Given records:
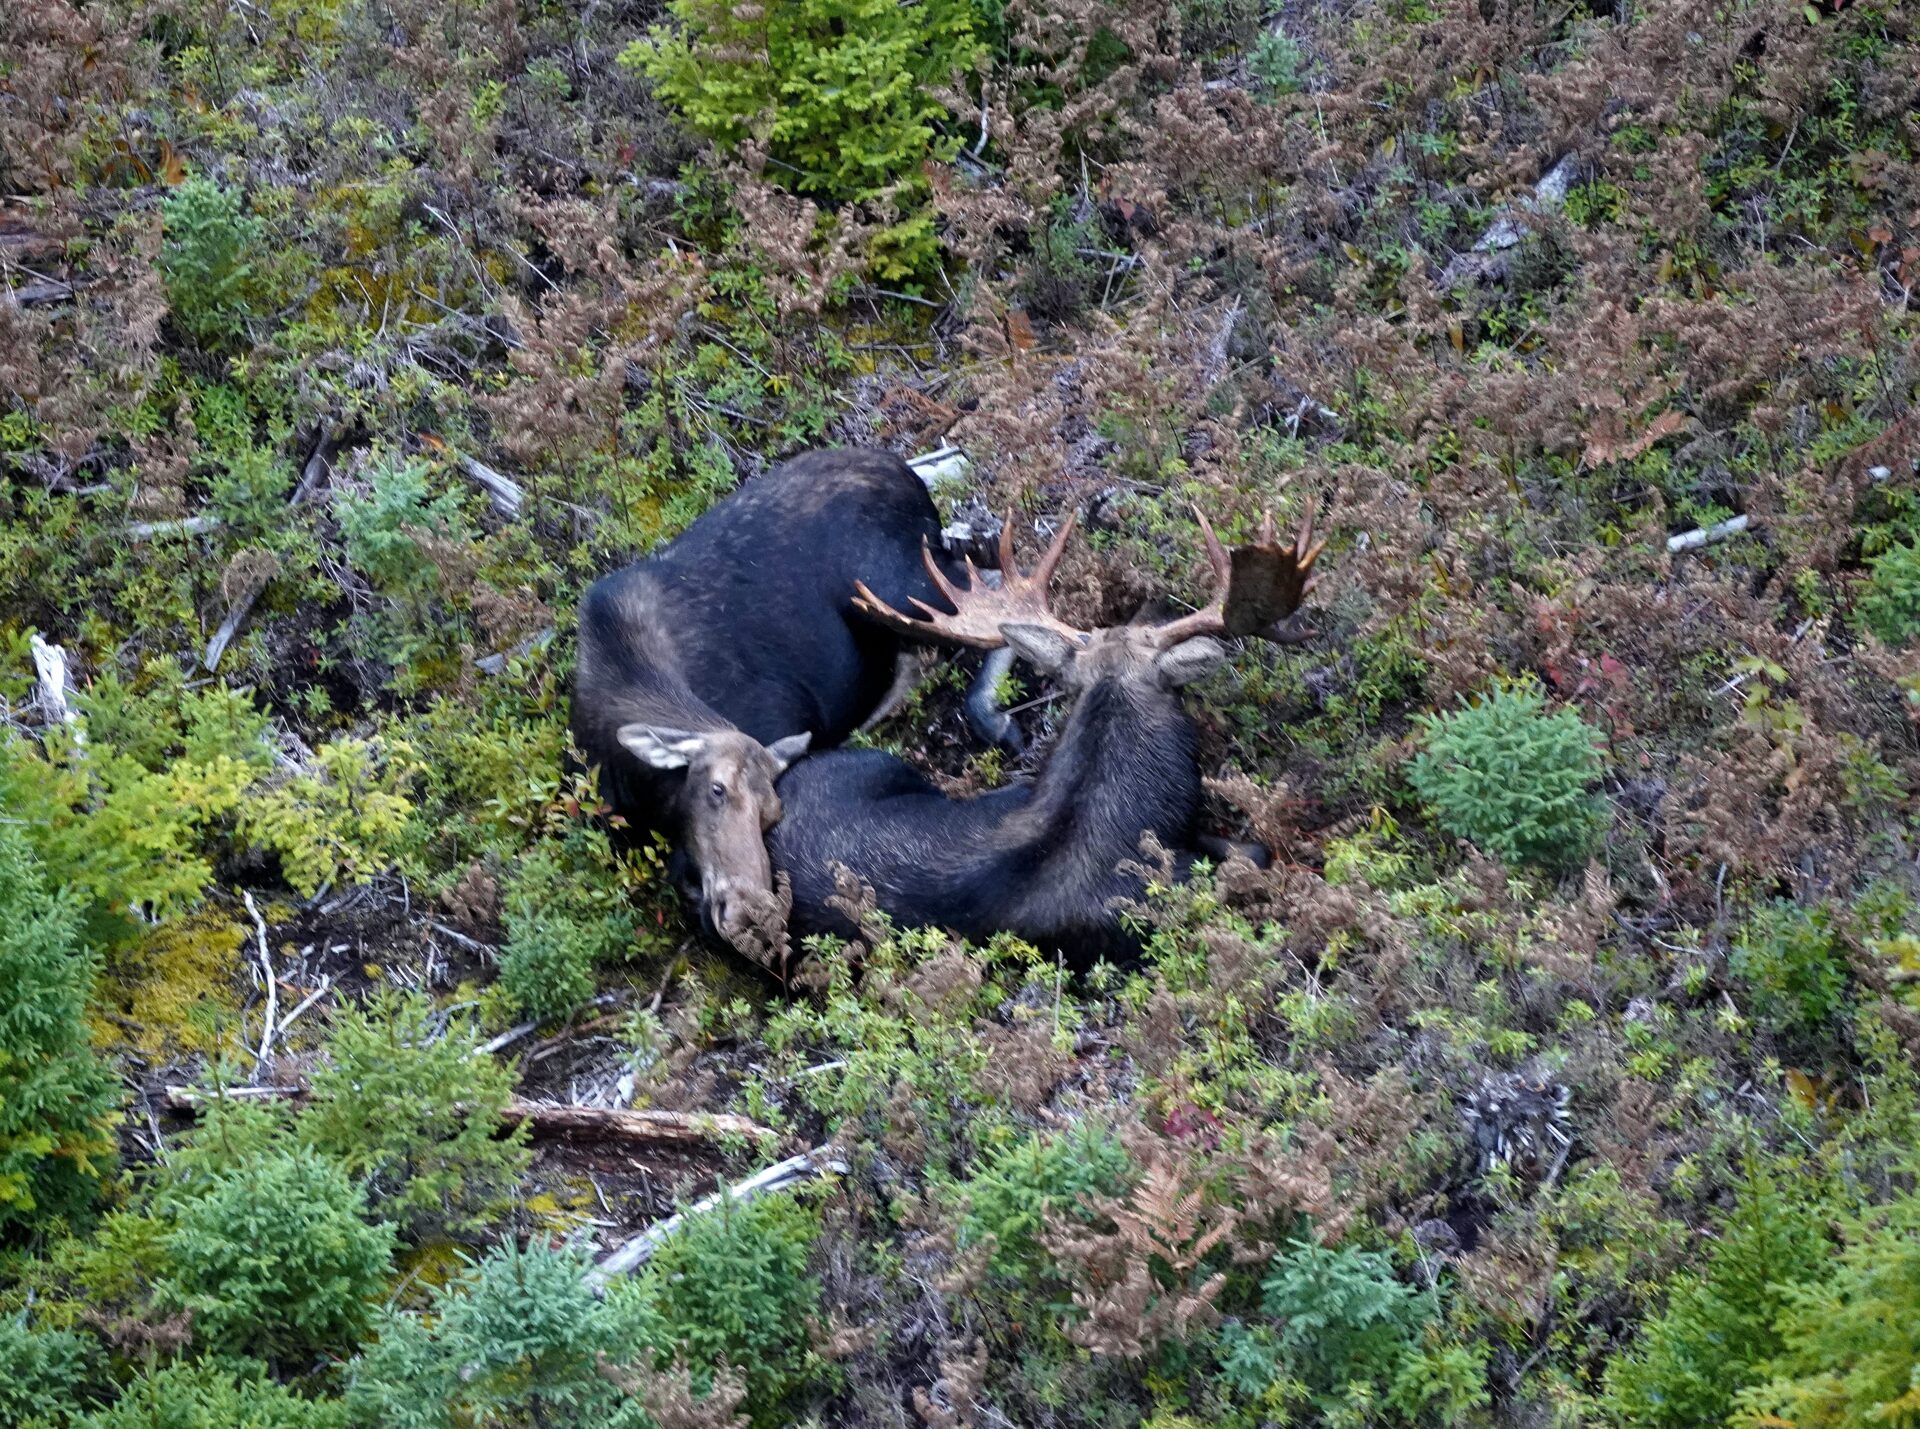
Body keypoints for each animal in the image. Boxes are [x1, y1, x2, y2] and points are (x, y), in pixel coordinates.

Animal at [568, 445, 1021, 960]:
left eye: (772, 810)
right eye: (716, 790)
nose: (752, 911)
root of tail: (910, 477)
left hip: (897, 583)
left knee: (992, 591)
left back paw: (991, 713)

What you need to do: Pull out each line of the records holding the string "left".

Response to the exercise:
left eye: (772, 810)
left hip: (897, 583)
left knee: (992, 591)
left back paw: (991, 713)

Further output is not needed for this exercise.